[DATASET CONTENT]
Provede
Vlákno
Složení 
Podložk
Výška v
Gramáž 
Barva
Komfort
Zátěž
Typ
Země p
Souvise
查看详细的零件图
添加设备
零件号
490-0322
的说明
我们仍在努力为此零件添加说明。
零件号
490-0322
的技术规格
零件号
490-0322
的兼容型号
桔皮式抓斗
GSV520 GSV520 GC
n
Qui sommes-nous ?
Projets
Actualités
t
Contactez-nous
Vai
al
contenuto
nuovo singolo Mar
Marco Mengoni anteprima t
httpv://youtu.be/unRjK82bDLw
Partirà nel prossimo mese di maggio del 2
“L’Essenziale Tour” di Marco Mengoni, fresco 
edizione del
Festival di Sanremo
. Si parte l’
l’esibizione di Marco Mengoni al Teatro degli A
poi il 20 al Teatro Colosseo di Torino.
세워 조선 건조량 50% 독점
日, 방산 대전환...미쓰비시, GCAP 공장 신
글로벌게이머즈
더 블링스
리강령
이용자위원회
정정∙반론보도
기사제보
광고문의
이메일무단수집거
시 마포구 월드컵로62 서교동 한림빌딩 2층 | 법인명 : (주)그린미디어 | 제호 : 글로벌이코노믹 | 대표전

[PROBLEM REQUIREMENTS]
Scan the data above, please, and give the number of lines where the word "Marco" occurs, with no further text.

[OUTPUT BELOW]
3